Was curious if anyone had any plans they could share for a FITA Target Butt stand. I don't really care if it is a 3 or 4 leg stand but I do want to make sure that it allows the target to be presented according to FITA guidelines (tilt, center above ground, etc..).

I bought my son a Target Butt for the back yard for practice and need to build the stand now...

Many thanks in advance!


----------



## ksarcher (May 22, 2002)

This is a widely used stand. I cut 3" off the back legs and add 6" lawnmower tires to allow a one person movement.

Good luck

Sb


----------



## SoCal Archery D (May 7, 2008)

Thanks very much....

Did you build yours with 2x4s or 1x4s?


----------



## Floxter (Sep 13, 2002)

Check out the documents section of the Texas State Archery Association website.
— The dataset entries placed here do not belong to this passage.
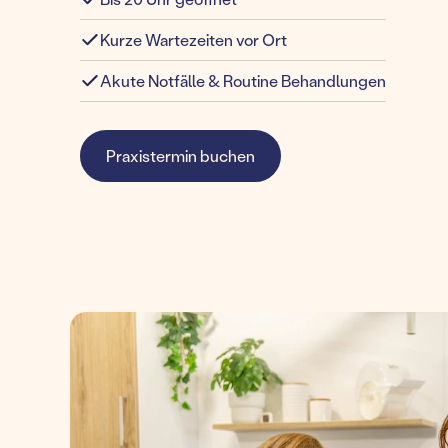
Kurze Wartezeiten vor Ort
Akute Notfälle & Routine Behandlungen
Praxistermin buchen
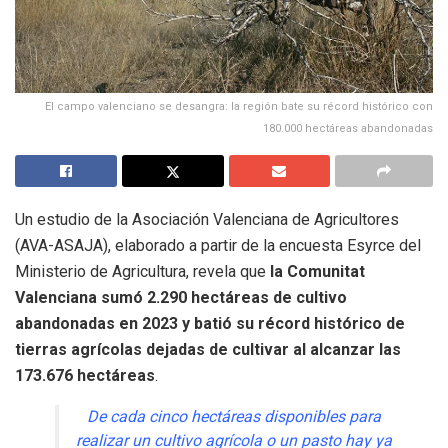
El campo valenciano se desangra: la región bate su récord histórico con
180.000 hectáreas abandonadas
Un estudio de la Asociación Valenciana de Agricultores
(AVA-ASAJA), elaborado a partir de la encuesta Esyrce del
Ministerio de Agricultura, revela que
la Comunitat
Valenciana sumó 2.290 hectáreas de cultivo
abandonadas en 2023 y batió su récord histórico de
tierras agrícolas dejadas de cultivar al alcanzar las
173.676 hectáreas
.
De cada cinco hectáreas disponibles para
realizar un cultivo agrícola o un pasto hay ya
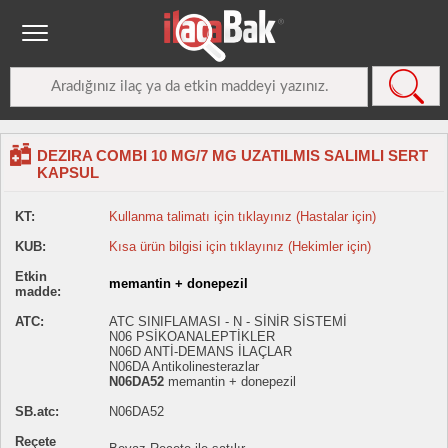
DEZIRA COMBI 10 MG/7 MG UZATILMIS SALIMLI SERT
KAPSUL
KT:
Kullanma talimatı için tıklayınız (Hastalar için)
KUB:
Kısa ürün bilgisi için tıklayınız (Hekimler için)
Etkin
memantin + donepezil
madde:
ATC:
ATC SINIFLAMASI - N - SİNİR SİSTEMİ
N06 PSİKOANALEPTİKLER
N06D ANTİ-DEMANS İLAÇLAR
N06DA Antikolinesterazlar
N06DA52
memantin + donepezil
SB.atc:
N06DA52
Reçete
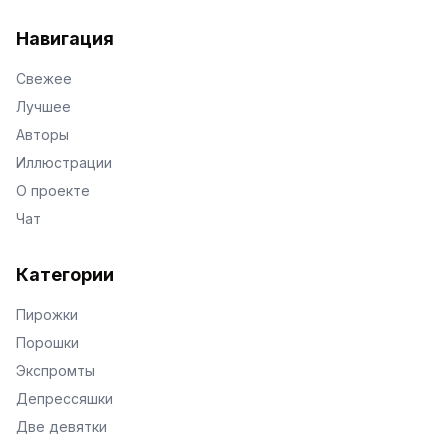
VKontakte
Facebook
X
Telegram
Навигация
Свежее
Лучшее
Авторы
Иллюстрации
О проекте
Чат
Категории
Пирожки
Порошки
Экспромты
Депрессяшки
Две девятки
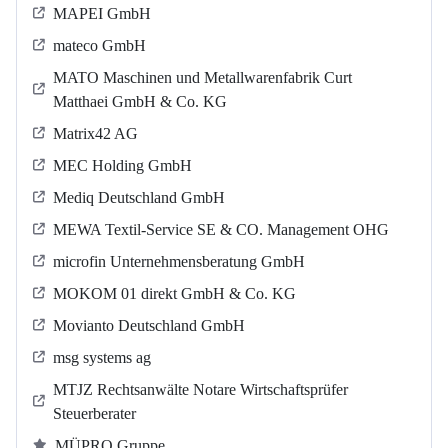
MAPEI GmbH
mateco GmbH
MATO Maschinen und Metallwarenfabrik Curt
Matthaei GmbH & Co. KG
Matrix42 AG
MEC Holding GmbH
Mediq Deutschland GmbH
MEWA Textil-Service SE & CO. Management OHG
microfin Unternehmensberatung GmbH
MOKOM 01 direkt GmbH & Co. KG
Movianto Deutschland GmbH
msg systems ag
MTJZ Rechtsanwälte Notare Wirtschaftsprüfer
Steuerberater
MÜPRO Gruppe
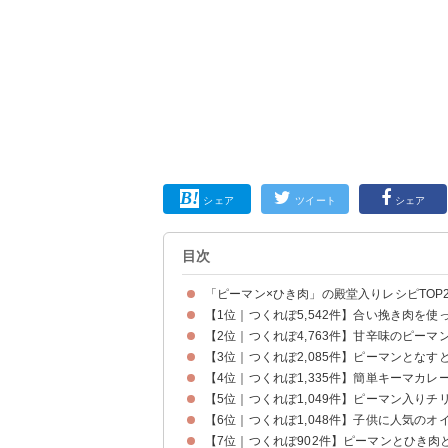
シェア
ツイート
シェア
目次
「ピーマン×ひき肉」の殿堂入りレシピTOP2
【1位｜つくれぽ5,542件】合い挽き肉を
【2位｜つくれぽ4,763件】甘辛味のピーマ
【3位｜つくれぽ2,085件】ピーマンとな
【4位｜つくれぽ1,335件】簡単キーマカレ
【5位｜つくれぽ1,049件】ピーマン入りチ
【6位｜つくれぽ1,048件】子供に人気の
【7位｜つくれぽ902件】ピーマンとひき肉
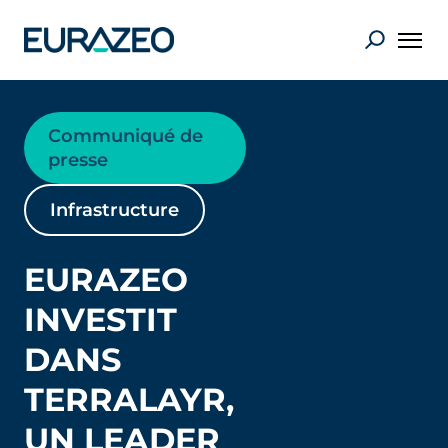
Communiqué de
presse
Infrastructure
EURAZEO
INVESTIT
DANS
TERRALAYR,
UN LEADER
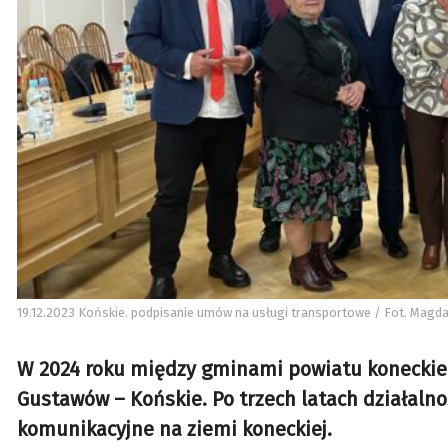
19.12.2023 Końskie. podpisanie umów na usługi transportowe / Fot. Magda
W 2024 roku między gminami powiatu koneckie
Gustawów – Końskie. Po trzech latach działalno
komunikacyjne na ziemi koneckiej.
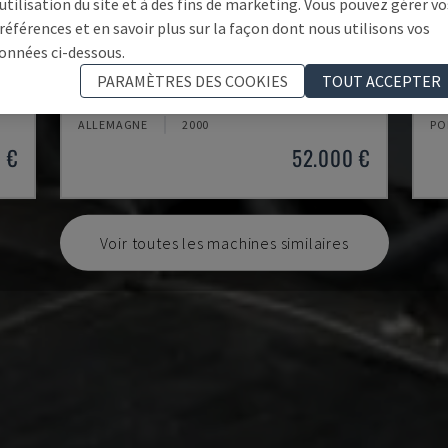
'utilisation du site et à des fins de marketing. Vous pouvez gérer vo
références et en savoir plus sur la façon dont nous utilisons vos
onnées ci-dessous.
K2-A
RO
PARAMÈTRES DES COOKIES
TOUT ACCEPTER
OIS
HUNDEGGER - CENTRE D'USINAGE CNC POUR BOIS
BI
ALLEMAGNE
2000
PO
 €
52.000 €
Voir toutes les machines similaires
They have a couple of different plans for target stands. www.texasarchery.org


----------



## ksarcher (May 22, 2002)

I have built 8 of the stands 2 with 1x4s and 6 2x4. I have downsized the plans for 30" whitetail matts for easy portability.

This is one of the featured design on the TSAA site.

Sb


----------



## pinkfletch (Sep 16, 2002)

*Great stand design*

I have built 3 that we use for Sr. games and used 1x4's. I counterbored the places you use nuts and installed "T" nuts so the frames would fold flat for easier handling and storage. We use wing nuts where the front to rear matt support arms attach to the rear leg.


----------



## Warren11050 (May 5, 2009)

What would you use for the target face (foam type?) to shoot at, and how would it be fastened?


----------